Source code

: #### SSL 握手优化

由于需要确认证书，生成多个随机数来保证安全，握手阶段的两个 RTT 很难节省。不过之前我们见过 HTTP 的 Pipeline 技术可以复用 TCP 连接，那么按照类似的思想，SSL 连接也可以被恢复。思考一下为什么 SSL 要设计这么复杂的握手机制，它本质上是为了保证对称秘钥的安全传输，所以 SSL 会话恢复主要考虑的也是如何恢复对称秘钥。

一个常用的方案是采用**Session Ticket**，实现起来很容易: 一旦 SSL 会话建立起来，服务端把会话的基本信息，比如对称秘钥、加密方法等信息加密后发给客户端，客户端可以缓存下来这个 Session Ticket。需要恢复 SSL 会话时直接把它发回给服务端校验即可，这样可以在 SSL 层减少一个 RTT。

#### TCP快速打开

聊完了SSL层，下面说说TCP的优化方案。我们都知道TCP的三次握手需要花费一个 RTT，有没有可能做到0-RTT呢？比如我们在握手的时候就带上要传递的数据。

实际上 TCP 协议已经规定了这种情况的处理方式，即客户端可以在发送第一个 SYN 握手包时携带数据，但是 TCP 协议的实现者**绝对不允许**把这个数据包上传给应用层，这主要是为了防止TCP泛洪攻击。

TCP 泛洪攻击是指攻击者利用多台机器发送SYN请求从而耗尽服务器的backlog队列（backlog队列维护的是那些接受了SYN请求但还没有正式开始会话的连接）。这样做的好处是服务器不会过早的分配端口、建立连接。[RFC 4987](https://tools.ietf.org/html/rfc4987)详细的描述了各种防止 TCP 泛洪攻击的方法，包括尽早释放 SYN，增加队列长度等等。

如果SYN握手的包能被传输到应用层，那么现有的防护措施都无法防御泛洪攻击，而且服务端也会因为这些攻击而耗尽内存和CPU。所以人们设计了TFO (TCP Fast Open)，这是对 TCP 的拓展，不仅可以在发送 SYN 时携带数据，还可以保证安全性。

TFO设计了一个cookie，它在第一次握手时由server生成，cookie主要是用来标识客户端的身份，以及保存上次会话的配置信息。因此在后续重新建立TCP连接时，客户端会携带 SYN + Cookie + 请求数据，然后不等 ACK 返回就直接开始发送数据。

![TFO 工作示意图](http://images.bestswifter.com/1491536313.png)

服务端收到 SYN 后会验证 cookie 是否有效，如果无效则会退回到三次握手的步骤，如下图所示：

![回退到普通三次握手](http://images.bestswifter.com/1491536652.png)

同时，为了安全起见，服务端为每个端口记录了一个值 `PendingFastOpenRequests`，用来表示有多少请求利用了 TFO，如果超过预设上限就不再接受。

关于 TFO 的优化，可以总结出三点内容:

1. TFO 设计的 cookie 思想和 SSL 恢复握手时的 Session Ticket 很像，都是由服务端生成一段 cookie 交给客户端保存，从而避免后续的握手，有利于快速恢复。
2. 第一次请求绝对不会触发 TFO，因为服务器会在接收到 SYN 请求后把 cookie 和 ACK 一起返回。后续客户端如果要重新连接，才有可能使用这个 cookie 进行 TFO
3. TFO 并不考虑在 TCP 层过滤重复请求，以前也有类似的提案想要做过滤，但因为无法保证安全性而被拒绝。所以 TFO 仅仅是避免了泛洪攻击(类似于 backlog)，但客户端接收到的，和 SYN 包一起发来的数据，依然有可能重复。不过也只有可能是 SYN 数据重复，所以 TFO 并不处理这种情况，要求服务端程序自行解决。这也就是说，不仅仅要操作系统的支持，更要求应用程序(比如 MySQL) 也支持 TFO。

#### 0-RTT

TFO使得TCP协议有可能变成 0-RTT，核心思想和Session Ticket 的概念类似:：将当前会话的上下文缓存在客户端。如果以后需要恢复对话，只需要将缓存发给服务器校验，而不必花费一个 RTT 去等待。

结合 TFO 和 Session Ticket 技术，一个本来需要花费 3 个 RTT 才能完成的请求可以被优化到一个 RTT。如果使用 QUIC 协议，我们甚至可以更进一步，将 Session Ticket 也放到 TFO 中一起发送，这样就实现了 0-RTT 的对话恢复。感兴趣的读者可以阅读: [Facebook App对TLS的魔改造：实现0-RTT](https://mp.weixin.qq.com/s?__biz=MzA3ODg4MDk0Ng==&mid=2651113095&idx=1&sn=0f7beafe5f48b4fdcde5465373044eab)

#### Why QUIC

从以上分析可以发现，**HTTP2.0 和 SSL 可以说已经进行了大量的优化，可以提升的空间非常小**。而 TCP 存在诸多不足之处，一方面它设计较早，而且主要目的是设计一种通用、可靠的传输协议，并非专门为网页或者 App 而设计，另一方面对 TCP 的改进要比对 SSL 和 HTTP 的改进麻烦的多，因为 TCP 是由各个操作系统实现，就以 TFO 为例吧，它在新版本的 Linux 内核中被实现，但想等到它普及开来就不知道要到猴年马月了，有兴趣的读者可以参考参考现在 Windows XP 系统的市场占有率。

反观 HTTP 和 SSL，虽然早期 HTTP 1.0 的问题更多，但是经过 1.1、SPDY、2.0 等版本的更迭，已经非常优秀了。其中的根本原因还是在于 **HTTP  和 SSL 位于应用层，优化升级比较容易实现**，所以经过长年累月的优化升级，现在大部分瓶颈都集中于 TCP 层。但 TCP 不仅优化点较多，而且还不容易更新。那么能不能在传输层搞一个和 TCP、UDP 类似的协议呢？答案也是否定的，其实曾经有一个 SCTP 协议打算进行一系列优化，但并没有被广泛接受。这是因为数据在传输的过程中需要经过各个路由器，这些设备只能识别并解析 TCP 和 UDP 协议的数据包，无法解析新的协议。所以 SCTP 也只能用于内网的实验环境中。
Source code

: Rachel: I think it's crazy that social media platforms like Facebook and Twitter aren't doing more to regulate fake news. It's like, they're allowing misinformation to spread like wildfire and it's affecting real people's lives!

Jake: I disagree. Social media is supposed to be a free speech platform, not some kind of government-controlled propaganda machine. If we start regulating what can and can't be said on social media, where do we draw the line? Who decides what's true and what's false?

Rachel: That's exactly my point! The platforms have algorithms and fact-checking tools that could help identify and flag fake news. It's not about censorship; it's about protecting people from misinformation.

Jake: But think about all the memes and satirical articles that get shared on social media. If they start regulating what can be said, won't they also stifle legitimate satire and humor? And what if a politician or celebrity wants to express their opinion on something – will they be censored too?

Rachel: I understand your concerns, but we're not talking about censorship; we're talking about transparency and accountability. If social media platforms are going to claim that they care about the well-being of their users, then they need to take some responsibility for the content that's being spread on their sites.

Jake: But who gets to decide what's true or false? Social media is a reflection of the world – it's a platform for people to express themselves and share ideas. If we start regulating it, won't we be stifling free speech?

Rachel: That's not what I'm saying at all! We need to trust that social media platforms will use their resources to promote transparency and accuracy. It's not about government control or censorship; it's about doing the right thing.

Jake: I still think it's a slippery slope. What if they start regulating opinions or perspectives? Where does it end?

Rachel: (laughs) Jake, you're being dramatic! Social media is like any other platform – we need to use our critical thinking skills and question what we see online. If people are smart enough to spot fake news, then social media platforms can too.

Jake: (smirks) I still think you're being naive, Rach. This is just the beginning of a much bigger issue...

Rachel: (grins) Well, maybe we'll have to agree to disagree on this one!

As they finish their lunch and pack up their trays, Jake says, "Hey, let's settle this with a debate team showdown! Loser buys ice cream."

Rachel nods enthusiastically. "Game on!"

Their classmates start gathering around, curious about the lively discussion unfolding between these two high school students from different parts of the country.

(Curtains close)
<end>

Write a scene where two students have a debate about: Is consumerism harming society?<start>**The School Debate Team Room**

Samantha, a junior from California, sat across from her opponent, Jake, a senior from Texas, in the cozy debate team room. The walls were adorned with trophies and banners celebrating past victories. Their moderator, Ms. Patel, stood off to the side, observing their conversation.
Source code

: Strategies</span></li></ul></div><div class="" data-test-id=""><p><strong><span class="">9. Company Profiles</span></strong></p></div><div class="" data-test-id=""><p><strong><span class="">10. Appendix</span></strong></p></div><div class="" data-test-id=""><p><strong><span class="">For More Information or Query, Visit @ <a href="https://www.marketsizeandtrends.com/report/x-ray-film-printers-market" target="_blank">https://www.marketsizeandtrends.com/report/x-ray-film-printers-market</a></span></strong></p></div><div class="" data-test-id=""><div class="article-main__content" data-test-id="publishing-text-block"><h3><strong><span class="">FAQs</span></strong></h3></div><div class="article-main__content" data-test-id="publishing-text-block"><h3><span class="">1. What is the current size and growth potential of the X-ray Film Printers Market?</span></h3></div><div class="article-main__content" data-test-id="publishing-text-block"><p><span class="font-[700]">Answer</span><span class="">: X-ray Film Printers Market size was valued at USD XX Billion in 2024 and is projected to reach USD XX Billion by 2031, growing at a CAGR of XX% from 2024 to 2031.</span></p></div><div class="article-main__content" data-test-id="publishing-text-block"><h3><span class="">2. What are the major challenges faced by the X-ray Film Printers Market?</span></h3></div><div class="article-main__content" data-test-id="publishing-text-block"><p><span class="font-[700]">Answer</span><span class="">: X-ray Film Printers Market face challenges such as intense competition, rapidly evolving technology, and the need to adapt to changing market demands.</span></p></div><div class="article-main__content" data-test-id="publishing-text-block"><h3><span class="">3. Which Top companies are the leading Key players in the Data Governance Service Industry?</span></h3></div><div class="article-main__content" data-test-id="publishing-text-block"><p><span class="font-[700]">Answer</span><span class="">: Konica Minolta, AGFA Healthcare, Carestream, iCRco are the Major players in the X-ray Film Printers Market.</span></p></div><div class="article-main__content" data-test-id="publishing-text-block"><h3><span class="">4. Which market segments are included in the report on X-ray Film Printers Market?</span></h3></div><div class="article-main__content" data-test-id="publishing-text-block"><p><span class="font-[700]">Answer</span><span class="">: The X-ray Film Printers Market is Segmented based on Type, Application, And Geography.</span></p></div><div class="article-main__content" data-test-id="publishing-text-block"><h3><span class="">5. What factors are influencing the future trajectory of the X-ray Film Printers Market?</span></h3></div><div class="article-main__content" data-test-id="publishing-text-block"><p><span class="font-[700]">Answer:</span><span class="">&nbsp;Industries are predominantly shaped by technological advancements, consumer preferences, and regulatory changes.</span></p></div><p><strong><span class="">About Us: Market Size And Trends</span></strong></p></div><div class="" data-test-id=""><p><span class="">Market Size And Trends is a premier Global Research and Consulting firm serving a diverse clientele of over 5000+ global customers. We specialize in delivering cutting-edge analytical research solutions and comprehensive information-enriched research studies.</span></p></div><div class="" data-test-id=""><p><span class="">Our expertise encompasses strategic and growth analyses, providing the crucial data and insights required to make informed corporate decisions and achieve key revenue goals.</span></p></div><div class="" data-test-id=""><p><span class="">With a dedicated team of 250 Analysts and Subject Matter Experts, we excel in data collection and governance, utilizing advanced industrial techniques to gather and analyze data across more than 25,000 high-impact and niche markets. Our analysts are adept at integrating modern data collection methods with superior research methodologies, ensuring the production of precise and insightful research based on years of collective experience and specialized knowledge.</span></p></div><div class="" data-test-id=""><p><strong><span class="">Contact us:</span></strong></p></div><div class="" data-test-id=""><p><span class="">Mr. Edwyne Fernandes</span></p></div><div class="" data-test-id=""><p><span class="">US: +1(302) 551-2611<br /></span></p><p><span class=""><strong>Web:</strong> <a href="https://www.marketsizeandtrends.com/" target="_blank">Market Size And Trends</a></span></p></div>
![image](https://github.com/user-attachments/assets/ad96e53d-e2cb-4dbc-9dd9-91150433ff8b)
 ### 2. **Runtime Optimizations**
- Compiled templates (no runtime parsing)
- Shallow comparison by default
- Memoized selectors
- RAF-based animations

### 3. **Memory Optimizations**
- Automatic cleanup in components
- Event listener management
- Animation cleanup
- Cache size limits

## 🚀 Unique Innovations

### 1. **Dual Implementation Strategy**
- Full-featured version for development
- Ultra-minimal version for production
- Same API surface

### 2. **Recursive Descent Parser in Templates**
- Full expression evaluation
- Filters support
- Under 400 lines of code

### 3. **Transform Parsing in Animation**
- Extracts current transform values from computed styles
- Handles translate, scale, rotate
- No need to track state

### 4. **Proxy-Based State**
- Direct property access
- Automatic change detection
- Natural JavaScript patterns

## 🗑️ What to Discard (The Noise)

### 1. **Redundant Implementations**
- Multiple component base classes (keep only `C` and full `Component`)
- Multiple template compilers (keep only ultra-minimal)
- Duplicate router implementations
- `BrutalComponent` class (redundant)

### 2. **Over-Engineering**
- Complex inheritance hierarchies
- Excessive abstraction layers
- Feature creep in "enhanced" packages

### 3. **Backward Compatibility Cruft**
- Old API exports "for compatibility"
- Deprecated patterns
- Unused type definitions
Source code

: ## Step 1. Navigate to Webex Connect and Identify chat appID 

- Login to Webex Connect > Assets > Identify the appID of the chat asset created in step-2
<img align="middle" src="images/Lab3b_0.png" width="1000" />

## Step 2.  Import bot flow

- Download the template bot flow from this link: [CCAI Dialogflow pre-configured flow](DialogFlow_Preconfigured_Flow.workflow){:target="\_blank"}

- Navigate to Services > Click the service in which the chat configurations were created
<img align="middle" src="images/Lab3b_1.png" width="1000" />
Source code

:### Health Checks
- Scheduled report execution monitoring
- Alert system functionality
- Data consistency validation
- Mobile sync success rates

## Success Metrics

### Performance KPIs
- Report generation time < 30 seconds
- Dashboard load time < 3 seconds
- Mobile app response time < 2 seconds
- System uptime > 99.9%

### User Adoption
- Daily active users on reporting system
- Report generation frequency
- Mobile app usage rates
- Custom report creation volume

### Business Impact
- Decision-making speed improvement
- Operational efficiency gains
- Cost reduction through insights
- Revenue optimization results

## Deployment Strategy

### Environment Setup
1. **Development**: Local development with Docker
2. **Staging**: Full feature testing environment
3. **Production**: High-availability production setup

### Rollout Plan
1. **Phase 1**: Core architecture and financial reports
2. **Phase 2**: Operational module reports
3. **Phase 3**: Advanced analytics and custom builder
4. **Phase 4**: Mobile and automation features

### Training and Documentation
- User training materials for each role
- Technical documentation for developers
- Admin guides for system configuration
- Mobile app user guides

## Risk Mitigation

> [What the exercise asks]:
Print verbatim the lines from the start of the records through the line containing "由于需要确认证书，生成多个随机数来保证安全，握手阶段的两个 RTT 很难节省。不过之前我们见过", including that line.

> [Answer for the task]:
Source code

: #### SSL 握手优化

由于需要确认证书，生成多个随机数来保证安全，握手阶段的两个 RTT 很难节省。不过之前我们见过 HTTP 的 Pipeline 技术可以复用 TCP 连接，那么按照类似的思想，SSL 连接也可以被恢复。思考一下为什么 SSL 要设计这么复杂的握手机制，它本质上是为了保证对称秘钥的安全传输，所以 SSL 会话恢复主要考虑的也是如何恢复对称秘钥。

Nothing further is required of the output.